Page 1 of 1

Regarding partioning

Posted: Wed Apr 25, 2012 8:50 am
by nveejas
I have a doubt in partitioning. In my job i'm using a sort -> remove duplicate->join.

Here sort and RD is based on 3 keys (say key1, key2 and key 3) and join is based on 2 keys (key1 and key2).. so in this case should i need to re-partition(hash) in join stage based on these 2 keys?

Thes two join keys are already has partioned in sort stage.

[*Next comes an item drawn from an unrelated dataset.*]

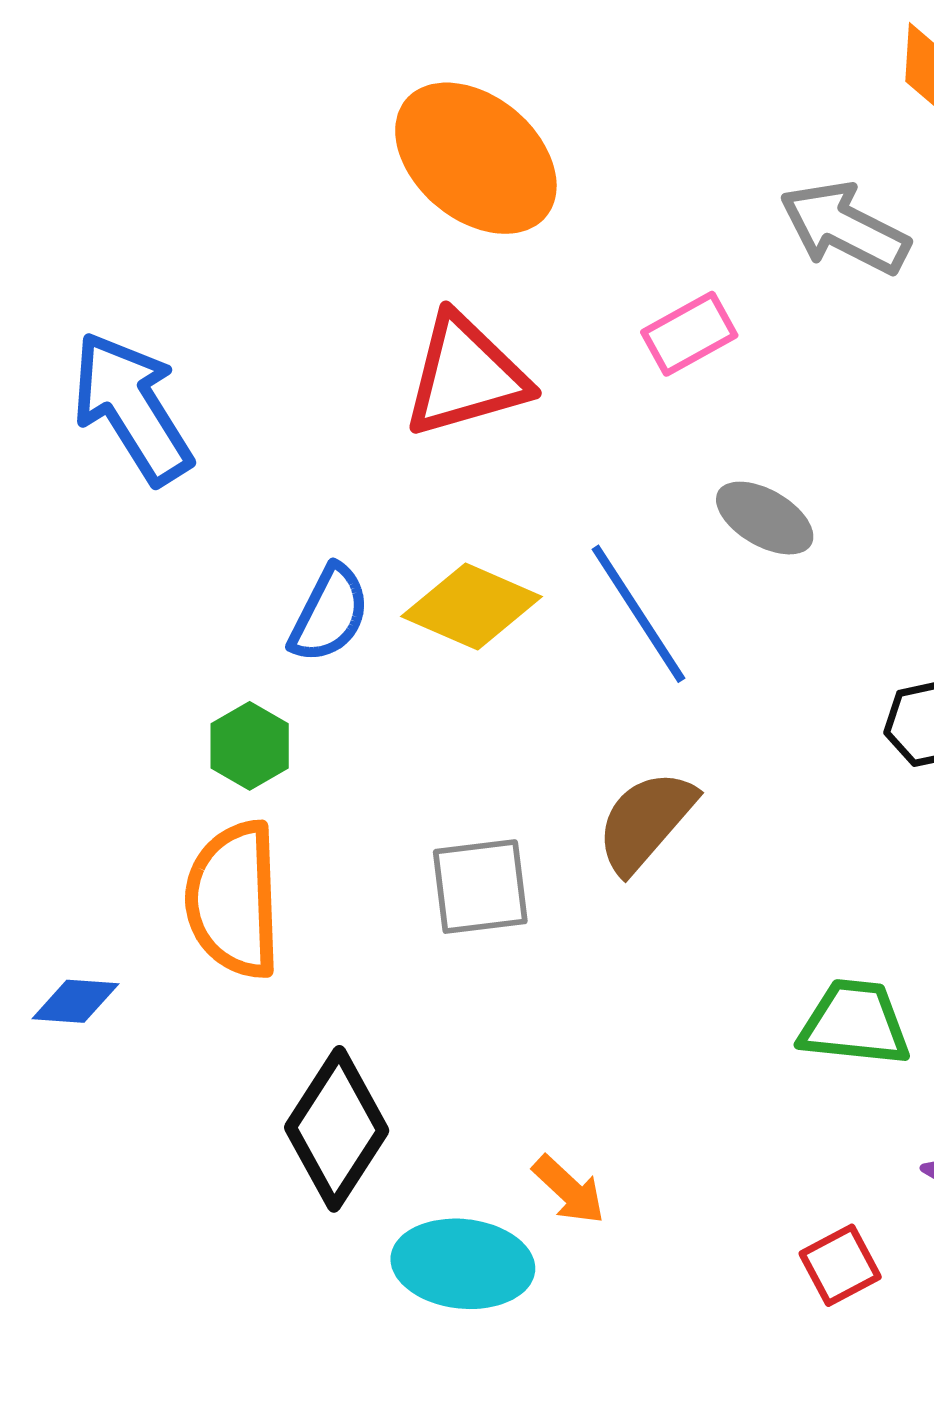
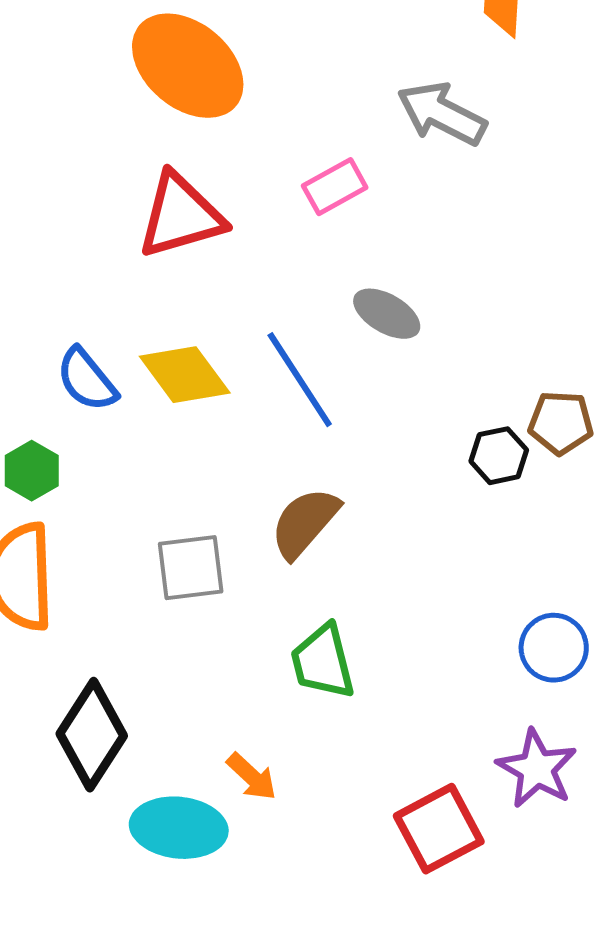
yellow diamond: (472, 607) -> (185, 375), turned 30
blue semicircle: (329, 614) -> (87, 380), turned 114
green trapezoid: (855, 1023) -> (323, 662), moved, turned -110
red square: (840, 1265) -> (439, 829), size x1.6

Posted: Wed Apr 25, 2012 12:39 pm
by jwiles
If your data is already partitioned on key1 and key2 prior to the sort/rd, there is no need to repartition for the join stage (the partitioning already meets the requirements for all logic. RD will not affect the existing partitioning...it is only removing records). If your data is partitioned on key1, key2 and key3 prior to the sort/rd, either remove key3 from the partition strategy (preferred) or repartition/resort prior to the join.

Regards,

Re: Regarding partioning

Posted: Wed Apr 25, 2012 1:59 pm
by npsandeep
I go with Jwiles.

Posted: Thu Apr 26, 2012 12:54 am
by nveejas
Hi Jwiles,

Thanks a lot.. Now its working fine.